Segnala perdite del 40% e mancanza di 3.000 braccianti l’AOP Uno Lombardia, gruppo leader della IV Gamma italiana che ha il proprio cuore produttivo tra Milano, Bergamo e Brescia, ossia nel centro della zona rossa di questa maledetta emergenza Covid-19. Con le sue 1.500 aziende associate (con campi anche al Sud, nella Piana del Sele), Uno Lombardia può fornire uno spaccato puntuale su come stiano andando le forniture alle principali aziende di IV Gamma, da Bonduelle a La Linea Verde.
Nel parliamo con il presidente Ambrogio De Ponti (nella foto), in un’intervista esclusiva concessa a FreshCutNews. Il clima che emerge dalla nostra conversazione telefonica è quello di una situazione, a dir poco, preoccupante.
“Solo nell’ultima settimana -afferma il presidente De Ponti – abbiamo registrato perdite del 40%. Proiettandole su scala mensile, rappresentano un gap sul fatturato di circa 15 milioni di euro e, se l’emergenza persiste, vorrà dire un buco nero di bilancio annuale da 200 milioni di euro. Tutta merce prodotta e non venduta. Puro spreco”.
– Presidente De Ponti, perché rallentano le forniture?
“A causa dei consumi schizofrenici, conseguenza immediata dell’effetto panico da Coronavirus. Dopo un picco di acquisti iniziale, la domanda di freschissimi adesso sta registrando un calo del 30%. Gli ordini rallentano anche perché le famiglie fanno la spesa due volte alla settimana, anziché quotidianamente, per evitare di uscire, mentre il nostro settore è strutturato per forniture quotidiane alla GDO. I nostri principali clienti continuano a richiedere merce anche se, mi dicono alcuni associati, si iniziano a registrare anche problemi sull’export, soprattutto verso l’Est Europeo, dove viene imposta la quarantena agli autisti provenienti dall’Italia. Questo scoraggia il trasporto verso quelle zone”.
– Quali sono le referenze che risentono di più di questo calo di richiesta?
“Soprattutto baby leaf e rucola. Con la politica dello ‘stay home’, le famiglie hanno più tempo per cucinare e quindi ritornano a comprare le insalate da lavare, la prima gamma, per intenderci. Per contro, sta andando bene lo spinacino perché in Spagna non c’è prodotto e questo sta facendo crescere la domanda di produzione italiana”.
– Come avete risposto, nell’attività dell’AOP, ai nuovi protocolli di sicurezza?
“Ovviamente li seguiamo alla lettera anche perché siamo in una zona dove non possiamo permetterci passi falsi. Gli amministrativi sono tutti a casa in smart working mentre abbiamo allungato le linee di processo per garantire le distanze appropriate tra i lavoratori negli impianti di trasformazione. In campo le cose si complicano perché molti stagionali stanno rifiutandosi di venire a lavorare per paura del contagio”.
– Può darci una misura di questa carenza?
“Nella mia azienda sono cifre basse perché ho preferito stabilizzare i lavoratori. Solo il 5% sono stagionali e vengono impiegati solo per i periodi di picchi di produzione.
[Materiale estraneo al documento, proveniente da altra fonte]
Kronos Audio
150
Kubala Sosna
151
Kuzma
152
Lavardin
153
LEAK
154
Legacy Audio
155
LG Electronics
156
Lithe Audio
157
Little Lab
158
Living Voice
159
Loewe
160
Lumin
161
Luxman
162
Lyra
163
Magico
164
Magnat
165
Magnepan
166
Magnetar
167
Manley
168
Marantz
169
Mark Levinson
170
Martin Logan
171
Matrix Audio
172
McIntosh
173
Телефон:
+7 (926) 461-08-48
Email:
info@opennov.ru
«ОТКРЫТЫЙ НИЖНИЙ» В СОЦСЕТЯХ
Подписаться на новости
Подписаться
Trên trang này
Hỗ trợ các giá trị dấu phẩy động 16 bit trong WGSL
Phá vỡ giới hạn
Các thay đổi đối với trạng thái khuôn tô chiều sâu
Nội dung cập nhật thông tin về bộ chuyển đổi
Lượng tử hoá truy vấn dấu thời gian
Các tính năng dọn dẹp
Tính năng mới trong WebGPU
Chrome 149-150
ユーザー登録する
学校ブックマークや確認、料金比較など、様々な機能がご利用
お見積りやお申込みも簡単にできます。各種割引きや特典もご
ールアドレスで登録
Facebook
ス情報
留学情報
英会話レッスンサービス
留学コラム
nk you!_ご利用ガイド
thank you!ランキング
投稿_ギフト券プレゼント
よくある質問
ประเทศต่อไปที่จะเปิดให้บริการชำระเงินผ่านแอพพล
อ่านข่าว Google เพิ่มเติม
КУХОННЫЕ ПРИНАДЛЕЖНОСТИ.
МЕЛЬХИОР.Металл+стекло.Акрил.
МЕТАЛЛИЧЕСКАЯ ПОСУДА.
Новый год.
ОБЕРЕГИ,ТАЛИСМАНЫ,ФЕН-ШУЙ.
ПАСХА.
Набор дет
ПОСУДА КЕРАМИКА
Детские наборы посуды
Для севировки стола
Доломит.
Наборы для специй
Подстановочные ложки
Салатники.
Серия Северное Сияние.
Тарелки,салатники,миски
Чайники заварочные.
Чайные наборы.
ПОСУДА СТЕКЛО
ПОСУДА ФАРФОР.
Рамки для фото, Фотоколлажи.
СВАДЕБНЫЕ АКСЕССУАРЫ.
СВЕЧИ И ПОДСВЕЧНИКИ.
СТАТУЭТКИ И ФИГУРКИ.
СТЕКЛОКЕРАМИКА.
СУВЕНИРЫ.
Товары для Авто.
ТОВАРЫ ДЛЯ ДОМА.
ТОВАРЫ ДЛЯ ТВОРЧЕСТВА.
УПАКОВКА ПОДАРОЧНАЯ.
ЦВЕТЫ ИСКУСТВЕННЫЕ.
Ma per altre aziende il dato è molto più significativo”.
– Una stima?
“Su 10 mila addetti a giornata di tutta l’AOP, penso che ne manchino circa 3.000. Questo è un bel problema non tanto per la fase attuale dei trapianti che è quasi tutta meccanizzata, quanto per la raccolta che viene fatta prevalentemente a mano. Tra un mese, se non si sblocca l’emergenza, potremo avere grossi problemi per insalate a pieno campo e ortaggi a frutto come melanzane, zucchine, pomodori, peperoni, eccetera”.
– Gli operatori del settore primario, stanno segnalando anche carenza di imballaggi. Confermate questo trend?
“Sì. E questo alla lunga potrebbe causare ulteriori rallentamenti della nostra produttività, tanto più che stiamo crescendo nel settore della prima gamma evoluta, ossia prodotto confezionato ma non lavato. Anche se le industrie italiane del confezionamento stanno lavorando, manca la materia prima che viene dall’estero: pellicola, ad esempio, o cartone. Un bel guaio in tempi di inversione di rotta verso il pack green. Pensi che avevamo appena ultimato gli investimenti per trasformare le linee di packaging e allinearci ai nuovi standard di eco-sostenibilità. Segnalo inoltre la totale difficoltà delle aziende dell’AOP che lavoravano con il canale horeca, oggi fermo”.
– Quante sono?
“Più o meno un terzo; 400-500 aziende che realizzavano mediamente circa il 20% del fatturato sul canale della ristorazione. Sono messe ancora peggio quelle che lavoravano esclusivamente sull’horeca e che oggi sono ferme. Sono un numero molto più basso”.